Reducing elbow injury in young pitchers requires effective prevention
Far too many players are being encouraged to 'play through their pain'
Participation in youth sports has been increasing at a rapid rate throughout the country, and there are now more young players involved in Little League baseball than ever before. But unfortunately, the growth in popularity of baseball has also led to an epidemic of arm injuries in young throwers: recent statistics suggest that between 30-40% of 7-18 year-old baseball players experience elbow and shoulder pain during each season. To make matters worse, it's been found that about 46% of these injured adolescents are encouraged to stay active and "play through the pain," as it were. This is incredibly dangerous for young, developing athletes, as failing to recognize and treat an injury can lead to a far worse problems later in a career. Of particular interest are overuse injuries, which result from too much time playing one sport-like baseball-without enough rest. Tears of the ulnar collateral ligament (UCL) in the elbow are one of the more common overuse injuries in youth baseball, and the rate for surgery to treat these injuries is increasing significantly. Together, this highlights the need for a better understanding of why the number of elbow injuries in youth baseball is so high and for appropriate, effective strategies to prevent and treat them. With this in mind, two surgeons authored a commentary on the topic and their opinion on how to address the issue.
Why specializing in one sport is so risky
Perhaps the biggest factor that contributes to the high rate of injuries in youth baseball is specializing in one sport. This essentially means that these young players are involved in baseball exclusively-or nearly exclusively-and do not participate in other sports as well. Studies have shown that young athletes who play a single sport for more than nine months in a year have a 36% increase in risks associated with severe overuse injury compared to those who do not. The reason is that baseball is a demanding sport, and without sufficient time to let the body recover, the repeated trauma can lead to small damage that will grow into a more serious injury over time.

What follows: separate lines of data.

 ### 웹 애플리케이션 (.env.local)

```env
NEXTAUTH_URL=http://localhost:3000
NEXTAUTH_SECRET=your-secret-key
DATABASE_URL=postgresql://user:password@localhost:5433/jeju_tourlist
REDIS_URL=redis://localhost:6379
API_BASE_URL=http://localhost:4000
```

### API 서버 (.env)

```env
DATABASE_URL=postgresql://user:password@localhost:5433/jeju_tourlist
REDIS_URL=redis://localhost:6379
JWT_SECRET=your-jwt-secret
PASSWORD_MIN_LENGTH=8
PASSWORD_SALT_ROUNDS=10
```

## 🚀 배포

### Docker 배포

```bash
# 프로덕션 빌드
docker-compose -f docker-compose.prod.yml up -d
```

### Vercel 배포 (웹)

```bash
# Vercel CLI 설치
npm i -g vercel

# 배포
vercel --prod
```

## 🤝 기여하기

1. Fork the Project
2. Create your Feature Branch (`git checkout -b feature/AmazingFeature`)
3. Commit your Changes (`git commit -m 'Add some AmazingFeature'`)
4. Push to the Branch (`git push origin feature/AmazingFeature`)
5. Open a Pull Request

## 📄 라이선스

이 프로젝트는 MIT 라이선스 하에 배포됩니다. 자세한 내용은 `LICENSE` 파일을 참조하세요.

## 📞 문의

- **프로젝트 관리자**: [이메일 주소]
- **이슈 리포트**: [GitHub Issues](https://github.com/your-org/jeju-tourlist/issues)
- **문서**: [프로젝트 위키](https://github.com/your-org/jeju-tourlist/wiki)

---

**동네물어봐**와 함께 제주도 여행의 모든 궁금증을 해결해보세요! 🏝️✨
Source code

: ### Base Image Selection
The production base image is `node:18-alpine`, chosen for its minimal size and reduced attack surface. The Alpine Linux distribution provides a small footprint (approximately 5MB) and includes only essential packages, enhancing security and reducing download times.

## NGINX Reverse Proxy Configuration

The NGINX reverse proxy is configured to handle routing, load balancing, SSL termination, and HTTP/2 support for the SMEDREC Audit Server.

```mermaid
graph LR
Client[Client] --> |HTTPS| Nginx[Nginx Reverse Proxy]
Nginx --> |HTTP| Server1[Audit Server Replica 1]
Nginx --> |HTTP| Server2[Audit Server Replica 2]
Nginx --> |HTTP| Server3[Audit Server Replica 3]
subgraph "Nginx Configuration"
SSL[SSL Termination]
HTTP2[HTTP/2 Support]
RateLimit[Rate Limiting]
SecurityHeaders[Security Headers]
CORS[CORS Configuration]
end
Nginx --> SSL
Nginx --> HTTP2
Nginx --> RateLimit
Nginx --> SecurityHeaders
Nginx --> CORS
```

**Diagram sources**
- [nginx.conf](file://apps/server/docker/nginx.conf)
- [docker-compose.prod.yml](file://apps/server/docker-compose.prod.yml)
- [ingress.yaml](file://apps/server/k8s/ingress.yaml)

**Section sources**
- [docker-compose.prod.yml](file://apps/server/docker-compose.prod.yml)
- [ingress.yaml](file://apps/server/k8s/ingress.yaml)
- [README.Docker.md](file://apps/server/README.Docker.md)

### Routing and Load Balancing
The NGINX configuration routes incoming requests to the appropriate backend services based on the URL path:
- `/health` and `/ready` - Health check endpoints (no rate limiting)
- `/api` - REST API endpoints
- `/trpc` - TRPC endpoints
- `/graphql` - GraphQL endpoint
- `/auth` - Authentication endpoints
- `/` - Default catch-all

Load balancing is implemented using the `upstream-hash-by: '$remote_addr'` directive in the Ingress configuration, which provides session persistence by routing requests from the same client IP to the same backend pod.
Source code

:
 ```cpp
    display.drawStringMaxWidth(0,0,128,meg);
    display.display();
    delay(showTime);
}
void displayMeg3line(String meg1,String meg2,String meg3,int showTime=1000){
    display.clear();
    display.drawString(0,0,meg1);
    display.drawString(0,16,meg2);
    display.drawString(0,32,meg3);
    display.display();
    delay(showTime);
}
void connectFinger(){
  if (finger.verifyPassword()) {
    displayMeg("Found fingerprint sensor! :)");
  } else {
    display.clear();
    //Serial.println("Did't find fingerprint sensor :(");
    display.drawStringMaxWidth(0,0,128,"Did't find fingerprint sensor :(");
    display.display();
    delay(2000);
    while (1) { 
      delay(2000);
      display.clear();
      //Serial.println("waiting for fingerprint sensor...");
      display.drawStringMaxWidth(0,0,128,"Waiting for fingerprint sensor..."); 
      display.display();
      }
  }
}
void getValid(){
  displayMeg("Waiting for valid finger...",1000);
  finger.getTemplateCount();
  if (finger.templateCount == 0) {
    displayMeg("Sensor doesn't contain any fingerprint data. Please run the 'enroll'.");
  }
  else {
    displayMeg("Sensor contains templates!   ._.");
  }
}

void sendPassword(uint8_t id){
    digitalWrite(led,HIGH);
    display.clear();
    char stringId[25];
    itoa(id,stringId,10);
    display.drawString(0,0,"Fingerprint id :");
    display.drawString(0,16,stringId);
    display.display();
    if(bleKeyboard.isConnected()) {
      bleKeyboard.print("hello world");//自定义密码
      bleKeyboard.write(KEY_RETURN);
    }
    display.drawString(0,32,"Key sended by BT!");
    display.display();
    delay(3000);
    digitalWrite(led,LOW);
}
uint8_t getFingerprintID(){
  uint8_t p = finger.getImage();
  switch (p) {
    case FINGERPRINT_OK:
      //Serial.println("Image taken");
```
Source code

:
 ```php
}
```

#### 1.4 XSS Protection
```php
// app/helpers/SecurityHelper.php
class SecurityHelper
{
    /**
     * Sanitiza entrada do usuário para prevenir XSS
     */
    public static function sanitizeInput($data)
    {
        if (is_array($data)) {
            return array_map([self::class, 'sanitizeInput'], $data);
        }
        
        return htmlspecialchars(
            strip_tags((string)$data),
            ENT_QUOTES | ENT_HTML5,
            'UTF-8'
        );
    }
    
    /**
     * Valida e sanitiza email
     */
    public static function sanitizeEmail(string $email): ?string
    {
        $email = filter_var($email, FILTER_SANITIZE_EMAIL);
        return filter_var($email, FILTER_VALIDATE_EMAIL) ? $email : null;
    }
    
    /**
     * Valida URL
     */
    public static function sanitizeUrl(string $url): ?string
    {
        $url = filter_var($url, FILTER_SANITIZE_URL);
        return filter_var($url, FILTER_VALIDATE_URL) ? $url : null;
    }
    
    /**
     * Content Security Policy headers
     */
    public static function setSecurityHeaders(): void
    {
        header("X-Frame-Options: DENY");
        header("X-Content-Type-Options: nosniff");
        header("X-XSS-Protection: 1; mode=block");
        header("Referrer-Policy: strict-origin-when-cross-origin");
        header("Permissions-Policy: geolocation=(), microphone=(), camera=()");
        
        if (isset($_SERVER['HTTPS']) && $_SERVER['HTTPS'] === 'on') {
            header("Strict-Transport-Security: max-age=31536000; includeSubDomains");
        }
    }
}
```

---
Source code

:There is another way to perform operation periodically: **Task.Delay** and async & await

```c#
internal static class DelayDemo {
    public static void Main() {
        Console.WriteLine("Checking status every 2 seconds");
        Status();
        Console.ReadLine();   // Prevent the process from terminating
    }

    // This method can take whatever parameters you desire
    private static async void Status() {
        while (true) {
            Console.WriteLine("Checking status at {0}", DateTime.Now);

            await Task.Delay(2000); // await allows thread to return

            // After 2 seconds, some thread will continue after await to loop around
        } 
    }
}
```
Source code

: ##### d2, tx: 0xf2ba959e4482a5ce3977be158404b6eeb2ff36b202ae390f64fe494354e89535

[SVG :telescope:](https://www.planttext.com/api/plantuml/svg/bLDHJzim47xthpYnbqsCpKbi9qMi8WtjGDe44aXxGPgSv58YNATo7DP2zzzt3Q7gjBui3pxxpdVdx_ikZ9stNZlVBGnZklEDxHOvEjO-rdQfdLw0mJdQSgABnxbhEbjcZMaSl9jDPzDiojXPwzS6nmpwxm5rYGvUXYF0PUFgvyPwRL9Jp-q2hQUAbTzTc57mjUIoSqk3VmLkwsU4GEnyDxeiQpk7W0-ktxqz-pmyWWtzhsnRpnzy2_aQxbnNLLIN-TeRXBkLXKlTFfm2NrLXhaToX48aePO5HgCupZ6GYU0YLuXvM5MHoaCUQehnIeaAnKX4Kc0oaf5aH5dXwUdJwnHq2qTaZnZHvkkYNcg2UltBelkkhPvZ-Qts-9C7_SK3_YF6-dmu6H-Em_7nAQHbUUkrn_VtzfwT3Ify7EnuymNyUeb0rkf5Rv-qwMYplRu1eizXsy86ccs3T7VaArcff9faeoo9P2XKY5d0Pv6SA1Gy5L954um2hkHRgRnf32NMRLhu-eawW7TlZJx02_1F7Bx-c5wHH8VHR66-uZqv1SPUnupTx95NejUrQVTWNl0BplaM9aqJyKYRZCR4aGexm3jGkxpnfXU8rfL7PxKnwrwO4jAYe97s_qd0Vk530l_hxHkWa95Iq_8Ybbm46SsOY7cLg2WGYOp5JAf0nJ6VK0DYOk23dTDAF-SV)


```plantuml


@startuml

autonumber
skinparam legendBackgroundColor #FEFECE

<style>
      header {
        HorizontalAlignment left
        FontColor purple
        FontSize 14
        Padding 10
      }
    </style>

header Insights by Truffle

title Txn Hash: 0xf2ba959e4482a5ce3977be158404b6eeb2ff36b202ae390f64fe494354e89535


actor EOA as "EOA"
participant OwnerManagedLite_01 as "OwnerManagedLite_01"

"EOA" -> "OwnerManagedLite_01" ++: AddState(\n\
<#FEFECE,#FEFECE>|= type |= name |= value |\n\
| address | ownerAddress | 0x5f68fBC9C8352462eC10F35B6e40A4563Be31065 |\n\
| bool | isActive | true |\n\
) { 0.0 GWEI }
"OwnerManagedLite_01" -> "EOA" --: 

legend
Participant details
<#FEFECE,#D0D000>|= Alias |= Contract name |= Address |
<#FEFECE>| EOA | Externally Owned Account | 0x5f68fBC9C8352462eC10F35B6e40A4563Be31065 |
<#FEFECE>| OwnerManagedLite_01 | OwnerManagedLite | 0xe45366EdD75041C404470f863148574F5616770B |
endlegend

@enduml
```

Conditioning programs created by physical therapists can help prevent overuse injuries
Due to this issue with one-sport specialization, one of the most effective ways to prevent overuse injuries is by educating baseball players about these dangers and encouraging them to not overdo it. This can be accomplished by enforcing pitch counts for young players and regulating the number of leagues and number of months that they participate in baseball throughout the year. In addition, conditioning programs that improve the strength and flexibility of the hips, back and legs can actually reduce strain on the arms and therefore reduce the risk of elbow injuries. Physical therapists are movement experts that can create these types of conditioning programs for any level of play and can modify them according to the demands of the team. Finally, young players should be urged to engage in other sports aside from baseball to increase their fitness levels and protect them from overuse injuries.
Injured players must adhere to their rehabilitation programs and take them seriously
If an injury of any sort does occur, it's important to carefully discuss the details of it with the player, and to include their parents. Although many players and parents may have difficulty accepting that playing time needs to be stopped for a period of time or that surgery is required, these recommendations need to be taken seriously. Fortunately, most partial UCL tears can be successfully treated without surgery through a course of rehabilitation administered by a physical therapist. These programs typically include a variety of stretching and strengthening exercises, baseball-specific movements and recommendations to take some time off from throwing. In more severe cases, surgery may be needed to repair a completely torn UCL, but physical therapy will still be needed during the recovery afterwards. Regardless of the recommended treatment, it's essential that young patients adhere to the rehabilitation program given to them and do not rush their return to baseball until they are given the OK to do so. Together, following these guidelines will reduce the risk of throwing-related elbow injuries in youth baseball and help to ensure longer, healthier careers for these developing athletes.